Text under study>
####

C
edars School of Excellence in Greenock, dubbed "the new and terrible iSchool" has purchased a range of electronic devices as part of an upgrade to a new IT-centric teaching and learning method.
Using iPads that are synched to the school's wireless network, teaching is now conducted using pre-approved websites and online lesson plans, while devices are also used for homework, reports the Daily Record.
Speirs said this allows students to view science experiments on YouTube which would be too dangerous to perform in class, as well as improving their understanding of technology.
He explains: "Before we had the solution, the children were only able to get around 45 minutes a week on computing studies ... now they'll be some of the most technologically advanced in the world."
It helps that Cedars School is small. With around 100 pupils in total, aged from 5 to 17, and 10 students per class, the teachers can make sure that no one is perusing Facebook when they should be doing their times tables.
Forbes blogging the story notes Speirs is leasing the iPads from the school’s local Apple store in Glasgow, Scotland and paying £14 ($21) per pupil per month, or about £1,400 ($2,150) per month for the whole school. That works out at £504 ($780) after three years (the retail price of an 32GB iPad in Britain), and after that Speirs hopes to swap the iPads for upgraded models and continue the leasing arrangement. “I would hope by then to get a bit more of a discount,” he says.

####

Data for analysis>
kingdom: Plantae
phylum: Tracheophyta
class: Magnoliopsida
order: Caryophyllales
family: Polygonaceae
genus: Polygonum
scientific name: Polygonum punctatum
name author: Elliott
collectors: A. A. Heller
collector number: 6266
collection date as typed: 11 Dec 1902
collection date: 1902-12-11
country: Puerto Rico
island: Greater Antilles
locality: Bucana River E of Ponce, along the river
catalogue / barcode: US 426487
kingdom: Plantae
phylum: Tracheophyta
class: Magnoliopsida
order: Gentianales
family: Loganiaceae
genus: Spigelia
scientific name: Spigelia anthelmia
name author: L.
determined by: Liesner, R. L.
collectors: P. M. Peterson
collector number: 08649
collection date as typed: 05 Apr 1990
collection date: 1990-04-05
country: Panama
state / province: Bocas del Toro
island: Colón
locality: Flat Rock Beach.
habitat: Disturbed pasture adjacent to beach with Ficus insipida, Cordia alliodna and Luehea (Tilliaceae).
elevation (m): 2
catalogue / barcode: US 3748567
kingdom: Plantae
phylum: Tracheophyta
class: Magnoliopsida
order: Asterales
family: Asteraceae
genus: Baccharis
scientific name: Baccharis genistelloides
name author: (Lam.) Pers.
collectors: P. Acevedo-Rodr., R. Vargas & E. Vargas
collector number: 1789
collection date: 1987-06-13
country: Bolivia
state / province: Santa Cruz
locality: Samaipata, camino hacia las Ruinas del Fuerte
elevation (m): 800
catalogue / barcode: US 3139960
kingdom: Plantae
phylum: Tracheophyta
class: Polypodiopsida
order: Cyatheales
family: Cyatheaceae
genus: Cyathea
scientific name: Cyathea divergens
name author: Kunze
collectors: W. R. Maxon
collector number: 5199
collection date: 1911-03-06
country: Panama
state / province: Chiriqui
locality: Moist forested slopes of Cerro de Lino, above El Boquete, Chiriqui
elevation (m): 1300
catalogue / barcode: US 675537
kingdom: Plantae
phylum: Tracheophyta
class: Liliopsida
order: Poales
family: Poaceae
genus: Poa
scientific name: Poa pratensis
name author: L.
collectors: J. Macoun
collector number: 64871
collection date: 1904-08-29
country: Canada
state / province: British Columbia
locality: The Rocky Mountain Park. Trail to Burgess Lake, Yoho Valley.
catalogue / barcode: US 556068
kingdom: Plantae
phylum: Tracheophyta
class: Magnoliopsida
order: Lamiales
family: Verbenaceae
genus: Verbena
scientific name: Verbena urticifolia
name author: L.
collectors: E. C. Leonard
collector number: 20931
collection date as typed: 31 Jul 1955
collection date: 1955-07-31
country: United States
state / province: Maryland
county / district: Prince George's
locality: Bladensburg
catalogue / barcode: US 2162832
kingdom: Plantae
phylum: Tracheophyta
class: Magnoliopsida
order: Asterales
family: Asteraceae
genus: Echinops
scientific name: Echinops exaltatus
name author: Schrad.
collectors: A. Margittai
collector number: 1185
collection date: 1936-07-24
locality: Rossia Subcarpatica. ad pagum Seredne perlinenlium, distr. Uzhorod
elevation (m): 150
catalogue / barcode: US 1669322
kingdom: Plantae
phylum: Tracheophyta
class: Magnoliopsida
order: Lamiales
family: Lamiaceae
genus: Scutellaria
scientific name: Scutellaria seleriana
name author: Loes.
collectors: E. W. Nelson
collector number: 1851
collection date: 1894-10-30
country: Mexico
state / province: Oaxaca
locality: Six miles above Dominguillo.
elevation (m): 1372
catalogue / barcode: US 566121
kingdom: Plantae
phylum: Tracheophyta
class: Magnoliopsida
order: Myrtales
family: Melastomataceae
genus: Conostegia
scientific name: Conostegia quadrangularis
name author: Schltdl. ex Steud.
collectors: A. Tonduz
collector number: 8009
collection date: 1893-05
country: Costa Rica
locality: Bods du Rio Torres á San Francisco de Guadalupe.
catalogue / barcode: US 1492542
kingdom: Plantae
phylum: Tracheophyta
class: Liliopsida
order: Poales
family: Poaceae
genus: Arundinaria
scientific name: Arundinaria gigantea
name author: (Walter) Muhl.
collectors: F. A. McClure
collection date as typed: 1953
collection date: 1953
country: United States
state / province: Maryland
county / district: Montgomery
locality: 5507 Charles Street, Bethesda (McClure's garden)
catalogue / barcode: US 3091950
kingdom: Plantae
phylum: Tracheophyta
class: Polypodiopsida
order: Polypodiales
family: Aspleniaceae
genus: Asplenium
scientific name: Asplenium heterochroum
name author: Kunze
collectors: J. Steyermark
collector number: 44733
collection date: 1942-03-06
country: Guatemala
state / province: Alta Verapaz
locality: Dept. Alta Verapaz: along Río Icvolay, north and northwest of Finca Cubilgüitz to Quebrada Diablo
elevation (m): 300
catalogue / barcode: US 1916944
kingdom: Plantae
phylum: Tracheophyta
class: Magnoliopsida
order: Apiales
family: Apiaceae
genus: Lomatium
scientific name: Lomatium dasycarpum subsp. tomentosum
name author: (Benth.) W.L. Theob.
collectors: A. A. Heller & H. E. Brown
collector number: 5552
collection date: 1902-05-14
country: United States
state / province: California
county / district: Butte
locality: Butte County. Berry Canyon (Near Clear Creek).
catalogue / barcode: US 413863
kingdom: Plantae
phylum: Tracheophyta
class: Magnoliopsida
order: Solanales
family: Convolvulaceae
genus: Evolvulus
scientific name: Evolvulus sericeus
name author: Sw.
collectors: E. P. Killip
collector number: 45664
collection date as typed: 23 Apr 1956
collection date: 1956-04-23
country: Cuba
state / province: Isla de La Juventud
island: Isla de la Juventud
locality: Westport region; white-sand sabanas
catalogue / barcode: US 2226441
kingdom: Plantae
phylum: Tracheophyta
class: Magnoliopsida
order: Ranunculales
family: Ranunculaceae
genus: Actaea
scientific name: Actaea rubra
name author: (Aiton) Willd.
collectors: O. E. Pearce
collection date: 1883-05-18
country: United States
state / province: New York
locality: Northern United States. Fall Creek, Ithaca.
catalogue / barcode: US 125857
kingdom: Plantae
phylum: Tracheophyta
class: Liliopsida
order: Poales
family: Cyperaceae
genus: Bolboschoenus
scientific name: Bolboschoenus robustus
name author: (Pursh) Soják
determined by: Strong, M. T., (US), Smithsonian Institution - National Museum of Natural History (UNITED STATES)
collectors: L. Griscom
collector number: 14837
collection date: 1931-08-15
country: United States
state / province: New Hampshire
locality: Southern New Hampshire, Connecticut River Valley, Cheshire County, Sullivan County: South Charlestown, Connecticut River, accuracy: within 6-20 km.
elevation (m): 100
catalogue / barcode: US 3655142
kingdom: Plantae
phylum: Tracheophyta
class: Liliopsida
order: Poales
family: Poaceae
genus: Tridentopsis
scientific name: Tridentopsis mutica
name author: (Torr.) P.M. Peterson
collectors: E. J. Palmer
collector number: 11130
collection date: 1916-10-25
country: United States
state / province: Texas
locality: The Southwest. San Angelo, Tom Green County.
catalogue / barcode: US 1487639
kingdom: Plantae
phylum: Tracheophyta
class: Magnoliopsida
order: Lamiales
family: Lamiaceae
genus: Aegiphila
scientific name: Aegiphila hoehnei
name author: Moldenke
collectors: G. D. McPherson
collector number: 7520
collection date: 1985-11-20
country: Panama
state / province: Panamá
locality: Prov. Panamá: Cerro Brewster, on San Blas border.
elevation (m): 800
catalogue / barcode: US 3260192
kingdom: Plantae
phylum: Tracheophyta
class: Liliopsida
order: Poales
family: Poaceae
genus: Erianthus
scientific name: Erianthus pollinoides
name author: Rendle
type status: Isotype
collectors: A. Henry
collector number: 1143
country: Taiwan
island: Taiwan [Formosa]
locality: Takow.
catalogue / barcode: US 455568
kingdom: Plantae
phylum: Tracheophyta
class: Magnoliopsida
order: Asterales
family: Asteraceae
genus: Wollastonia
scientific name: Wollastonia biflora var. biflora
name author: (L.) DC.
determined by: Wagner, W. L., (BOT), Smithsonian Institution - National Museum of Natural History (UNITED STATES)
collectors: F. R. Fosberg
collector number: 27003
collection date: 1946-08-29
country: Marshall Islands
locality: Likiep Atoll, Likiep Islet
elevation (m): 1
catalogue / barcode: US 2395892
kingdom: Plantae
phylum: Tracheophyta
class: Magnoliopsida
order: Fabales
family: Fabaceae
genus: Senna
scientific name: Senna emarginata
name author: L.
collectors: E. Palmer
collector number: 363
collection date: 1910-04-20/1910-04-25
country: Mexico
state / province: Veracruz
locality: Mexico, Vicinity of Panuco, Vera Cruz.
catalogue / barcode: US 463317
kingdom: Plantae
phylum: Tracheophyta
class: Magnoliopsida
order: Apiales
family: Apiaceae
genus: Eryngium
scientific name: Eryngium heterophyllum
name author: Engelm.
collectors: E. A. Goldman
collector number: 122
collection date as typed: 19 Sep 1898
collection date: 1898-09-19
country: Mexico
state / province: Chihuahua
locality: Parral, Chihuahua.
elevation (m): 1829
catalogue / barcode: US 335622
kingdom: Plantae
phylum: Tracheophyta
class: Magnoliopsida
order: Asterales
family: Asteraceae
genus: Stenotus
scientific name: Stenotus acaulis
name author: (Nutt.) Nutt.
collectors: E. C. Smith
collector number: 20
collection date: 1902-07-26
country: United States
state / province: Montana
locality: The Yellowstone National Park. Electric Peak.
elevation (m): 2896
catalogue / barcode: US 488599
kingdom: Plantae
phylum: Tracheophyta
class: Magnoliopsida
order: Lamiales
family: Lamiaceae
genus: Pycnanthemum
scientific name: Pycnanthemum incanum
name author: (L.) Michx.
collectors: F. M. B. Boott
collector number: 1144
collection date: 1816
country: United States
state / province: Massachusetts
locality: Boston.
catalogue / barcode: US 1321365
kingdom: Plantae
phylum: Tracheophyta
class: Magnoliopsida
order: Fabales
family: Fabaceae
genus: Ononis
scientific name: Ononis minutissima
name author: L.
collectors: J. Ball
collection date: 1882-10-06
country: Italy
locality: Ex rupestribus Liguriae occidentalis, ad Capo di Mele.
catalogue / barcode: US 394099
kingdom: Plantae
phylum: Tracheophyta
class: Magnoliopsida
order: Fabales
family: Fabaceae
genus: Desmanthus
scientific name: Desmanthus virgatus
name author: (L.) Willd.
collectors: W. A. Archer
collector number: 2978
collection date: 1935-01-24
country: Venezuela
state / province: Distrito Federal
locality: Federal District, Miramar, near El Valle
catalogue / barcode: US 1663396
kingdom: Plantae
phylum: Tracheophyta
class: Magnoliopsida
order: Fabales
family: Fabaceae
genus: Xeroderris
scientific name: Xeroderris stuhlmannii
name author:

####

Substitute "Vimeo" for "YouTube" in the article on the Greenock school's iPads, and write out the passage that begins at "Speirs said this" and stops after "their times tables.".

Speirs said this allows students to view science experiments on Vimeo which would be too dangerous to perform in class, as well as improving their understanding of technology.
He explains: "Before we had the solution, the children were only able to get around 45 minutes a week on computing studies ... now they'll be some of the most technologically advanced in the world."
It helps that Cedars School is small. With around 100 pupils in total, aged from 5 to 17, and 10 students per class, the teachers can make sure that no one is perusing Facebook when they should be doing their times tables.